__EXERCISE__
Look through the entries below and show every line containing the word "picture".

--- EXTRACTED MATERIAL ---

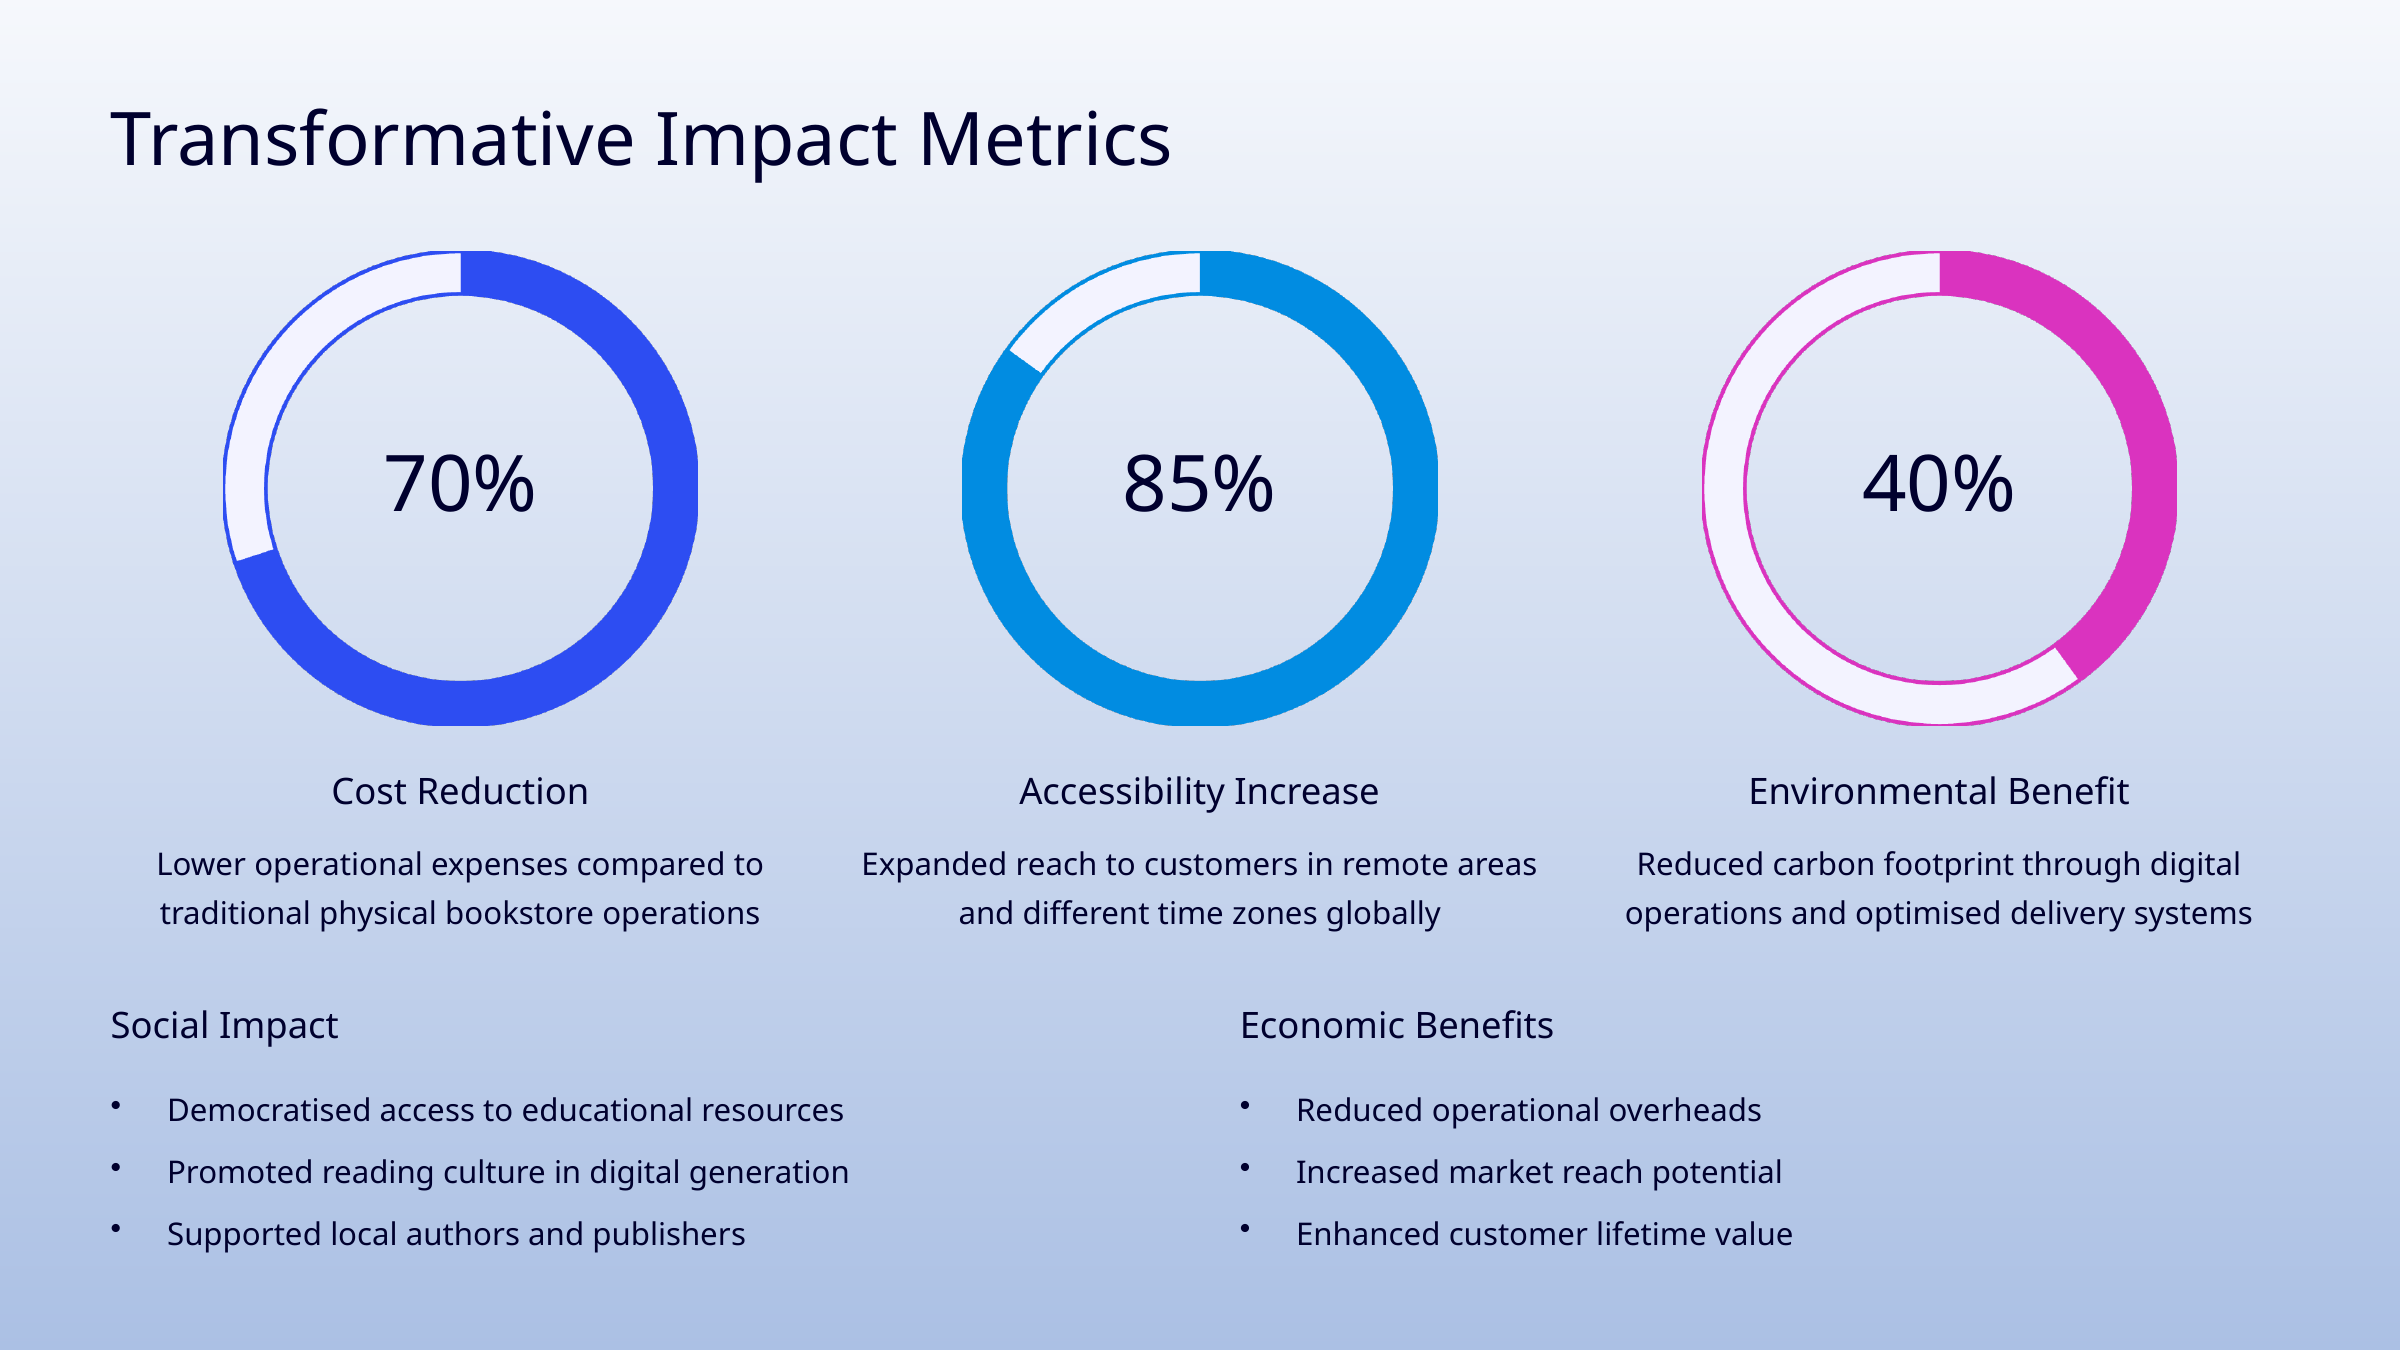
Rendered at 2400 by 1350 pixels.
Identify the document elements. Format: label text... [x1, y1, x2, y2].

text_box Enhanced customer lifetime value [1239, 1201, 2291, 1252]
text_box Lower operational expenses compared to traditional physical bookstore operations [110, 831, 811, 933]
text_box Increased market reach potential [1239, 1139, 2291, 1190]
text_box Reduced operational overheads [1239, 1077, 2291, 1129]
picture [962, 251, 1438, 726]
text_box Promoted reading culture in digital generation [110, 1139, 1162, 1190]
text_box Reduced carbon footprint through digital operations and optimised delivery systems [1589, 831, 2290, 933]
text_box Democratised access to educational resources [110, 1077, 1162, 1129]
text_box Supported local authors and publishers [110, 1201, 1162, 1252]
text_box Transformative Impact Metrics [110, 87, 1138, 181]
text_box Expanded reach to customers in remote areas and different time zones globally [850, 831, 1550, 933]
picture [223, 251, 698, 726]
text_box Economic Benefits [1239, 999, 1613, 1046]
picture [1701, 251, 2177, 726]
text_box Accessibility Increase [1013, 765, 1387, 813]
text_box Cost Reduction [274, 765, 647, 813]
text_box Environmental Benefit [1750, 765, 2129, 813]
text_box Social Impact [110, 999, 483, 1046]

---

__EXERCISE OUTPUT__
picture [962, 251, 1438, 726]
picture [223, 251, 698, 726]
picture [1701, 251, 2177, 726]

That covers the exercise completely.